On Christmas night, when all the festivities were over I settled down to read a book given to me by one of my daughters and found myself so engrossed that I read it from cover to cover in one sitting. The book was The Well Connected Gardener- the biography of Alicia Amherst by Sue Minter. Alicia Amherst is almost unknown, even in gardening circles, and yet she was as formidable in her time as Gertrude Jekyll and Ellen Willmott (with whom she was friends). In 1895, when she was only 29, she wrote The History of Gardening in Britain and became one of the great horticulturalists of the Victorian and Edwardian eras.

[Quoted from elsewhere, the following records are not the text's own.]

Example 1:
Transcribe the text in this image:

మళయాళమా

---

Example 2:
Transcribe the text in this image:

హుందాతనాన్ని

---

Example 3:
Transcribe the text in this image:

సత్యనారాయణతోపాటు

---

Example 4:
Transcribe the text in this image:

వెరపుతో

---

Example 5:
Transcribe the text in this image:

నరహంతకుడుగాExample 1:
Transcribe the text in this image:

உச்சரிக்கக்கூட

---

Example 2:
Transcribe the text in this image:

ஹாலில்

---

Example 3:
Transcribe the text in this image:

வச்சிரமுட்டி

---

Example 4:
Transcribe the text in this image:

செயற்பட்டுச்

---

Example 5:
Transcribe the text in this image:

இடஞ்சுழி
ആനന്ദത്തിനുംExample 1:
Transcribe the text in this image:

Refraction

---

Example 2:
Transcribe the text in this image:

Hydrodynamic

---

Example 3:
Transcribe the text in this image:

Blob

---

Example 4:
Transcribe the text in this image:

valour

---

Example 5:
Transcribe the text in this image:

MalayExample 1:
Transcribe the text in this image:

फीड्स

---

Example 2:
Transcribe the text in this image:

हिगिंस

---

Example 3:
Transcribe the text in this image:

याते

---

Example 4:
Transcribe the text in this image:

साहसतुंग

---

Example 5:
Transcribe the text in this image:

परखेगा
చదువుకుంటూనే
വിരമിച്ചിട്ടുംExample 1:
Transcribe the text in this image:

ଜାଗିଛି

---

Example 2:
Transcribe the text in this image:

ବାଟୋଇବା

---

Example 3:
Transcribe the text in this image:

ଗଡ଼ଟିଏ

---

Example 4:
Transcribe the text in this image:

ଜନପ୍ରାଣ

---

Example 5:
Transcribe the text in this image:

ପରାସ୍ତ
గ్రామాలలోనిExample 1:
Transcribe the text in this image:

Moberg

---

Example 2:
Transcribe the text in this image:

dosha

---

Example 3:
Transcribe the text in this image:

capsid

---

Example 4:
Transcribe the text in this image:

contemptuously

One of her greatest achievements was the restoration of the gardens at Lytchett Heath in Dorset. Nowadays we feel really intrepid if, instead of buying plants through the RHS Plantfinder on the internet, we venture out to a nursery to select them. Alicia Amherst really was intrepid and she collected a good proportion of her plants herself from the wild. This is what she wrote in 1931:
“The latest additions to the gardens are type tulips dug up be our son, Robert, in Kurdistan last June. The cypress I collected on the Mount of Olives has been standing out since 1898 and has not suffered during any hard winters. The greenhouse too has had many contributions from overseas. In 1899 my husband and I collected and delivered specimens for Kew in Southern Rhodesia and in a few weeks found no fewer than forty new species. The showy Haemanthus Cecilae has flowered well but once, and is no more, but a new variety of Gloriosa, named by Mr Baker of Kew from our dried specimen, G superba lutea, is a joy every year.”